Un jour de janvier où il faisait très froid, je me suis réveillé et comme tous les jours, j’ai appelé ma partenaire. Elle ne m’a pas répondu. Elle était morte. Je crois que c’est à se moment là que j’ai arrêté d’espérer.

Pourtant, quelques jours plus tard, j’ai vu débarquer des gens avec des Sweat noirs et d’autres avec des uniformes. Ils ont forcé l’enclos de mes bébés, et les ont pris un par un, les plaçant bien au chaud sous leur pull.

Ils ne m’avaient pas vu parce que je ne faisais pas de bruit, je me contentais de les regarder sans rien dire, persuadé qu’ils ne me prendraient pas avec eux.

Quand mon regard a croisé le leur, ce n’est pas de le peur que j’y ai vu, mais de la compassion.

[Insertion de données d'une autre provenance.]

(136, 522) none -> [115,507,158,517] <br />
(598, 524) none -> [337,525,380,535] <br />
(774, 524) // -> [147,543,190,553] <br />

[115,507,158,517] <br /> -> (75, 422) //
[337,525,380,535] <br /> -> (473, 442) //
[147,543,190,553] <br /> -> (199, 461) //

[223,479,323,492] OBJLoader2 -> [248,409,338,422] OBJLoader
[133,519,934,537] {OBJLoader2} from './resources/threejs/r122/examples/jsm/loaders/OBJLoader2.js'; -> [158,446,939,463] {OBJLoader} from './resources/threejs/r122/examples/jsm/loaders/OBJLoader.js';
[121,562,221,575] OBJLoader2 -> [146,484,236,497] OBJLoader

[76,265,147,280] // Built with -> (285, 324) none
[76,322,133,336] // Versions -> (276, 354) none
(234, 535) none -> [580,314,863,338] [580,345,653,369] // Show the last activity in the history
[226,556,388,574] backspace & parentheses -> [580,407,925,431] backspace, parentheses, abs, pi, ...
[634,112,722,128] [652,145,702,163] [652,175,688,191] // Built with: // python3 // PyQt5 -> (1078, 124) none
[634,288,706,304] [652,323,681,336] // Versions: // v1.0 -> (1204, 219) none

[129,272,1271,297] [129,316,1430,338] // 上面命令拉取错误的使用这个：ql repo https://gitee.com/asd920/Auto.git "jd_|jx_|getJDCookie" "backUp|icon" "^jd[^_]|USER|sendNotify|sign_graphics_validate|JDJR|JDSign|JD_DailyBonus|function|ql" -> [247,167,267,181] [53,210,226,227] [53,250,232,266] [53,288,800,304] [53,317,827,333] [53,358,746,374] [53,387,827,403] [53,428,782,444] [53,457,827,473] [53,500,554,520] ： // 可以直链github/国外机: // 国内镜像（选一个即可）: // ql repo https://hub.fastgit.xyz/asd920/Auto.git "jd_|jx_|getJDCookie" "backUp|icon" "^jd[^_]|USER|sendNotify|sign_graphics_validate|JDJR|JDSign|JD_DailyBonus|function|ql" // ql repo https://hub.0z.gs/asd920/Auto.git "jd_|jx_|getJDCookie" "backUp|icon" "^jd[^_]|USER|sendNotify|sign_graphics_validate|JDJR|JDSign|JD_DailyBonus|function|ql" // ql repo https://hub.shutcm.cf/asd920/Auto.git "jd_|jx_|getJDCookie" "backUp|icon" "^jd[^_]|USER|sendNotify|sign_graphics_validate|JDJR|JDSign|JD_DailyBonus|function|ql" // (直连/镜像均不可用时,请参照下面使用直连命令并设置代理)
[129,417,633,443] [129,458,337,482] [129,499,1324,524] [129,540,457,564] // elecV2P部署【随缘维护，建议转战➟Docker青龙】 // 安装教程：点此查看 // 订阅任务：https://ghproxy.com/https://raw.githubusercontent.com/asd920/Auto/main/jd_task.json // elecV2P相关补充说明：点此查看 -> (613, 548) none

J’avais très soif, alors ils m’ont donné de l’eau, et tandis que je buvais, j’ai senti une main douce et chaude sur ma joue.
Une drôle sensation que je ne connaissais pas. C’était si rassurant, que le poids de toute ma misère s’est rappelé à moi et je me suis effondré dans ces bras accueillants.

Le type au sweat noir a paru surpris quelques instants, puis j’ai senti ses bras autour de moi qui se resserraient. J’ai senti toute sa tristesse à travers son étreinte. Sa voix douce me berçait de belles paroles et on est resté comme ça un moment, trop court à mon gout.

Puis il a fallu partir « vers une vie meilleure » comme ils ont dit, alors mes petits et moi on est monté dans la voiture direction cette fameuse destination.

Là, je me suis retrouvé dans un grand box.
Pour moi qui ne connaissait que le froid et la crasse, c’était inespéré.

Une grande cour ou je peux jouer, une partie intérieure où il fait toujours bon, des joujoux, des dodos confortables, des gamelles quotidiennes, comme un hôtel de luxe en fait.

Puis les jours passant, j’ai vu mes enfants partir dans des familles les uns après les autres. Aujourd’hui, tous ont la chance d’être heureux.

Mais moi je suis toujours là.

Vous savez, le meilleur quand on séjourne longtemps dans un hôtel, c’est quand on rentre enfin chez soi.
Mais moi, je ne sais pas ce que c’est « chez moi ».
Alors chaque jour qui me sépare de ce « chez moi » c’est un jour de perdu.

Mes soigneurs essaient de me rassurer, ils me disent que beau et gentil
comme je suis, je finirais bien par la trouver ma famille et que tout vient à point à qui sait attendre !

Mais pour ça, encore faudrait -il que les gens s’arrêtent ne serait- ce que 30 seconde quand ils passent devant mon box, que j’ai le temps de les convaincre que je suis fait pour eux…

S’il vous plait, venez me voir et regardez-moi avec amour.
C’est de l’amour que vous verrez en retour dans mes yeux.